In his incisive yet charitable book "A Jew Among the Evangelicals: A Guide for the Perplexed," Mark Pinsky suggests that his evangelical friends "ratchet down the rhetoric." We often feel that a softening of our discourse indicates a lack of faith. But it simply represents a respect for people.
Although I enjoy theology, reading theology often leaves me cold, especially theology on the internet, because the rhetoric can be so overpowering. Many Christians seem to think they cannot win the argument without relegating their opponents to the status of hopeless heretics.
Heresy is variously defined, but should be defined as an abandonment of kerygma, the gospel: Jesus lived, Jesus was crucified, Jesus rose again and commands that people follow him into the kingdom of God, where he stands in atonement for their sins. Anything other than this is not Christianity. But there are a wide range of things that are not at odds with these truths.
The Greek rhetorician Gorgias proposed that nothing exists, or if it does exist, we cannot know it, or if we can know it, we cannot communicate our knowledge to another person. I actually agree with him somewhat, but I remix his statement to mean that we are limited by our conviction (to say nothing exists is a claim about truth), by our finitude (we cannot know it absolutely), and by our language (we cannot communicate it perfectly). Gorgias is not completely wrong; we are limited by sin, which hijacks our faith (conviction), muddles our minds (finitude), and confuses our language. And yet, as Newbigin and Polanyi urge, we believe responsibly, not based on a shaky appeal to an Absolute Truth we can neither define nor establish.
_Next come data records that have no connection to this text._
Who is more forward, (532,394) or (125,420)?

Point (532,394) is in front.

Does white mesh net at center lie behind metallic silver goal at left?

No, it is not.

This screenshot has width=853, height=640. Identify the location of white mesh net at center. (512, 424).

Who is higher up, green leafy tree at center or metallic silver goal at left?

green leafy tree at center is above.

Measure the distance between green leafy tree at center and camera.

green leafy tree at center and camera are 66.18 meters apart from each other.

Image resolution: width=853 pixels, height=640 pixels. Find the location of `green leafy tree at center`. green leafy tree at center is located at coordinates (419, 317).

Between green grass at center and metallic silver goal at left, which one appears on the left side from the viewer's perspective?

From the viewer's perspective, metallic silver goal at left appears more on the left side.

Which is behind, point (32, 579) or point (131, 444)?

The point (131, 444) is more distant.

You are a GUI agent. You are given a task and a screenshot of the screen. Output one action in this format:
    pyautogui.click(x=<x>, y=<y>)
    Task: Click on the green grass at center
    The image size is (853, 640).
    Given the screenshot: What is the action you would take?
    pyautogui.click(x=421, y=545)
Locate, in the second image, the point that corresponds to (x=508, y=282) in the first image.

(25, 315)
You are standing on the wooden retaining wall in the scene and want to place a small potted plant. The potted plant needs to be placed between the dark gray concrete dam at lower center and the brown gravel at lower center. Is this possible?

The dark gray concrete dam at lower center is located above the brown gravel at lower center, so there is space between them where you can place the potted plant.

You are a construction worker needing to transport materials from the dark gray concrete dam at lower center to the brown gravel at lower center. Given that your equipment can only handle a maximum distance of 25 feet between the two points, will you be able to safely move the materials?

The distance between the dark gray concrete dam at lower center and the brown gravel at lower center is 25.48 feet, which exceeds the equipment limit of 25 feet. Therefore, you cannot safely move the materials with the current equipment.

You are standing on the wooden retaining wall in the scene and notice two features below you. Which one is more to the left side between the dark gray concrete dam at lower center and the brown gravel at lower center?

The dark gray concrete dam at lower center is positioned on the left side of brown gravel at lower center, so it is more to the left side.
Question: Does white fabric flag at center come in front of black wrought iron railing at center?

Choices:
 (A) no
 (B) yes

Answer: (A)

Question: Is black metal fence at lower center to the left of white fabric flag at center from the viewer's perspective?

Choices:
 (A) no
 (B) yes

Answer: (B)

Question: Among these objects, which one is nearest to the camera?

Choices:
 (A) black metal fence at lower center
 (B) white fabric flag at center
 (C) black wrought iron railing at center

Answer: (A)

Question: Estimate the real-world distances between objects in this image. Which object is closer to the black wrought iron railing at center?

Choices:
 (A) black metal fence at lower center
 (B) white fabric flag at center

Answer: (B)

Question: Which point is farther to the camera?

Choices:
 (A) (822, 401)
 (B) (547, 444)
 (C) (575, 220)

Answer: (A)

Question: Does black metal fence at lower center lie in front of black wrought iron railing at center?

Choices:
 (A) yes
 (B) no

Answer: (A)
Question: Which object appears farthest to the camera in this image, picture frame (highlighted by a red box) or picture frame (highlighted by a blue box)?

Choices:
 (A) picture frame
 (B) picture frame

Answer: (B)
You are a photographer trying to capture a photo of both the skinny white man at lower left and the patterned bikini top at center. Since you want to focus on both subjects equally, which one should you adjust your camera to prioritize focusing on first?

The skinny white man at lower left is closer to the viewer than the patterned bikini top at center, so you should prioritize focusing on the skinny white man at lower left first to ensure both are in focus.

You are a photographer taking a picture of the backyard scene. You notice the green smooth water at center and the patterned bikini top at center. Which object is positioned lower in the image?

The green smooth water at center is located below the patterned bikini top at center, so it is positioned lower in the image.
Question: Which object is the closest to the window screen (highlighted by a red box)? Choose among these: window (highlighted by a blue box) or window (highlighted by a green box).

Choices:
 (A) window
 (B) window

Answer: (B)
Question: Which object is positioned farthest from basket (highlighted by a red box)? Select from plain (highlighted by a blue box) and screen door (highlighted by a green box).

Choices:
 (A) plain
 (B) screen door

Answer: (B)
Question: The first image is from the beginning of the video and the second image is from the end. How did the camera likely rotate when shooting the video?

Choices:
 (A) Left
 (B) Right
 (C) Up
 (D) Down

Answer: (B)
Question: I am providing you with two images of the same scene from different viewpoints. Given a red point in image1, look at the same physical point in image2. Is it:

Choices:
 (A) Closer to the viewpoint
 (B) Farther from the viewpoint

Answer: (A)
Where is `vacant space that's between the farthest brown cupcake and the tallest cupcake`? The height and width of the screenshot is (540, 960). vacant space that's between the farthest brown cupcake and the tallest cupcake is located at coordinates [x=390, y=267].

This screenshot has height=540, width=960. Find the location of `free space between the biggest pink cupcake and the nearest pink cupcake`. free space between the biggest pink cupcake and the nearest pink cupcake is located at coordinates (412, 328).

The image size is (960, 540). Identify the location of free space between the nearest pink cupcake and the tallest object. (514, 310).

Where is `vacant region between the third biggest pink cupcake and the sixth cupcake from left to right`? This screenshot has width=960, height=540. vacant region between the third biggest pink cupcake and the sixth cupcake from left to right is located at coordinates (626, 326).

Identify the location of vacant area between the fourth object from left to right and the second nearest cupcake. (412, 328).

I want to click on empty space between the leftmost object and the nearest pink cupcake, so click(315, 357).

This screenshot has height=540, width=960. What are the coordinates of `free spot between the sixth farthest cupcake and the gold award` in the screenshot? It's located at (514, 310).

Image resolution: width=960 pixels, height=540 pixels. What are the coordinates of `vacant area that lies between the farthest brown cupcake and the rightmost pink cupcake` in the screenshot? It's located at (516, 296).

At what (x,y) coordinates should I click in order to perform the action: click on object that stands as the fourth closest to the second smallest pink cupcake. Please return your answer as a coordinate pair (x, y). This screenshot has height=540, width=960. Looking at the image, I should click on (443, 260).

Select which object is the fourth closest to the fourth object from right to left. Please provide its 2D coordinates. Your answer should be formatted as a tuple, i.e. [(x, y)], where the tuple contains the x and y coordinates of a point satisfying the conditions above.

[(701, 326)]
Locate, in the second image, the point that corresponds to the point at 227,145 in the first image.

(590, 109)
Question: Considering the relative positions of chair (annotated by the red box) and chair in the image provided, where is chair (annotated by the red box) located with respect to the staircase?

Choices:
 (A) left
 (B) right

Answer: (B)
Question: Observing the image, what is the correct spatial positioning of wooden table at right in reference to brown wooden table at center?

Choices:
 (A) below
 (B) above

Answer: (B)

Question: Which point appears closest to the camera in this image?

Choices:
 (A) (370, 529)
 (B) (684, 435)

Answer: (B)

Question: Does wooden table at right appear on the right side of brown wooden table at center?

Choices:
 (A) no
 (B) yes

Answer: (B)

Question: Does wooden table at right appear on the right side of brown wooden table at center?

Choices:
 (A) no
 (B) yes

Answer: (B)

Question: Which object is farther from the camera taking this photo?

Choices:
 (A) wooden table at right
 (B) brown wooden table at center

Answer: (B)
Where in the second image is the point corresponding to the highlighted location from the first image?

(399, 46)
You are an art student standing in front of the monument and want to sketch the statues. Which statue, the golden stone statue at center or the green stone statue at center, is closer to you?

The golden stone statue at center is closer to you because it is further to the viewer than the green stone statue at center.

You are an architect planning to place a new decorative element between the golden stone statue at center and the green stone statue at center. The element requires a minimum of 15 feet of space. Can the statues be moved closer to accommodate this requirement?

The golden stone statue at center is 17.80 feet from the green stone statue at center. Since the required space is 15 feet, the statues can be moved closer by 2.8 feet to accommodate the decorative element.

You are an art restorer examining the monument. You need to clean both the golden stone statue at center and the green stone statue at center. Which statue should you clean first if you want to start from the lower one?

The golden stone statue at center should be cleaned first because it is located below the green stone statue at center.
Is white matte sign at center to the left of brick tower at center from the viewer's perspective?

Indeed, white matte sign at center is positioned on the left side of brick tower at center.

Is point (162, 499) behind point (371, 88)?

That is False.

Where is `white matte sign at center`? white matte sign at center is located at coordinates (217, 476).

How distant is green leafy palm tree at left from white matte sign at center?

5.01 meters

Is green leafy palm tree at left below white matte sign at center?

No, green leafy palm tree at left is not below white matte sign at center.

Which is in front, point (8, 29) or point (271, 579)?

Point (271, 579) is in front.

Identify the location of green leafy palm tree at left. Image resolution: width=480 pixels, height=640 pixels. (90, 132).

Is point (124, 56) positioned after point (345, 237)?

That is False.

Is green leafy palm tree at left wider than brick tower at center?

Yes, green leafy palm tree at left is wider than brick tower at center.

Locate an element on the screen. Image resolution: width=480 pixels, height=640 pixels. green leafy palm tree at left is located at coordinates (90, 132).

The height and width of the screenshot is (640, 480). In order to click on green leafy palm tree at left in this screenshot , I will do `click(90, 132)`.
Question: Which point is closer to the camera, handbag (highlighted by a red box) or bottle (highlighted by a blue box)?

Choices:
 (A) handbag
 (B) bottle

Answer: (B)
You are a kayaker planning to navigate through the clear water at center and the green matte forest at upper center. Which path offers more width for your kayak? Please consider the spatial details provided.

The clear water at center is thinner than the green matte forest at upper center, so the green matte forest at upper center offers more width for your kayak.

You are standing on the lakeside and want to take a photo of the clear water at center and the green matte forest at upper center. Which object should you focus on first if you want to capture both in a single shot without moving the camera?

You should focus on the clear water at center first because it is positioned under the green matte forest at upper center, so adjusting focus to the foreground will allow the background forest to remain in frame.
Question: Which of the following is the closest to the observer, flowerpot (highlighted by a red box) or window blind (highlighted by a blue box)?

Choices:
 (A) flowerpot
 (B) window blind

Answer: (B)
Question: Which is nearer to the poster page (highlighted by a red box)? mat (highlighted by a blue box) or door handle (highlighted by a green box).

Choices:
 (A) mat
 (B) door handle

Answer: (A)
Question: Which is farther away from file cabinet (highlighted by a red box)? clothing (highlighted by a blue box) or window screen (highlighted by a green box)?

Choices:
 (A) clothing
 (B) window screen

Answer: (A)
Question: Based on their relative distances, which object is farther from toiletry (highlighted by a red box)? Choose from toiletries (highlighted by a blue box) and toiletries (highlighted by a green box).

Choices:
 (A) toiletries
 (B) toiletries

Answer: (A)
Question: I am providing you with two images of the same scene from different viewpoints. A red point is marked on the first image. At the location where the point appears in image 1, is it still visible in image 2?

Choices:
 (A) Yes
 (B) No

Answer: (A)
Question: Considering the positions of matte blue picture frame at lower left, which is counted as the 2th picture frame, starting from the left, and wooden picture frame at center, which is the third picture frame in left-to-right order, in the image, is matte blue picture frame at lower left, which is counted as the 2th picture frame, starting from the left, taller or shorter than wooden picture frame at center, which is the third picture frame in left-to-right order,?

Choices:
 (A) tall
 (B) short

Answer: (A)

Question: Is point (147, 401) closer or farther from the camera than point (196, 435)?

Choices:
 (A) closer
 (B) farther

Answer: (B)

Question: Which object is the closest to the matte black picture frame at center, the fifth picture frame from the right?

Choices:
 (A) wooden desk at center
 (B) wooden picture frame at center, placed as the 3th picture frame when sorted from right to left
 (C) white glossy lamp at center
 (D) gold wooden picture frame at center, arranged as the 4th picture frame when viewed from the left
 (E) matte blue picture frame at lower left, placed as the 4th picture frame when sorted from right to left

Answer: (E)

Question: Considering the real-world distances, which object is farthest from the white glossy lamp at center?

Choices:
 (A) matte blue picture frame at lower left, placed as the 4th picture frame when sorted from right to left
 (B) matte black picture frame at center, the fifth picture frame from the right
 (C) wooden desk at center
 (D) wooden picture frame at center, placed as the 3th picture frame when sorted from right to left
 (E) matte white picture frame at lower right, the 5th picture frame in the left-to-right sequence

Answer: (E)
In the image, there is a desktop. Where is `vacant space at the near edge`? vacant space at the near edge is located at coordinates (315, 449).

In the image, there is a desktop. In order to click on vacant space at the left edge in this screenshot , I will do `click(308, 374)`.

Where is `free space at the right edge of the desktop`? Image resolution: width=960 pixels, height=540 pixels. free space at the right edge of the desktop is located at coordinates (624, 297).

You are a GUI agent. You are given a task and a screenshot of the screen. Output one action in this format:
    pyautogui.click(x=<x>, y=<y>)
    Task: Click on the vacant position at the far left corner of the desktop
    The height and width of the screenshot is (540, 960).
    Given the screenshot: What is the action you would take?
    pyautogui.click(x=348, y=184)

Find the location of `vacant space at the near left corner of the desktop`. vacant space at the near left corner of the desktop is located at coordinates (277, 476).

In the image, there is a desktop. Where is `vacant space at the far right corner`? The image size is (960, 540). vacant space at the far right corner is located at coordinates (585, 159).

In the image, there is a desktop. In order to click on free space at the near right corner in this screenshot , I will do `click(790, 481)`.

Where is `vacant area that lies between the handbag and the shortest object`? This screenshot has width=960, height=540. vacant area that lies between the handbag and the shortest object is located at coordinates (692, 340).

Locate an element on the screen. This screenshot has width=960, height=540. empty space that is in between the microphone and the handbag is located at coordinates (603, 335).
I found this in a paper I wrote for a rhetoric class two years ago:
Pluralism, or the idea that reality is made up of many kinds of being or substance, is essentially a recognition of the limits of knowledge. It is not, as Rorty reminds, a throwing up of the hands and resorting to intellectual passivity. It is instead a species of tolerance for diverging views within an epistemological, ethical, religious, and rhetorical continuum. It is the belief that while my beliefs are right, they don’t exactly correspond with reality. They are the best I can do under the circumstances. It is an affirmation that I am limited by my conviction, and it shapes my behavior, whether I believe in truth and what kind, and that I am limited by my finitude, that I cannot see the world objectively, with all of its facets at one time, and that I am limited by my language—that even if I were able to attain to Absolute Truth, my words would be insufficient to describe it. What it engenders is a strangely un-academic word: humility.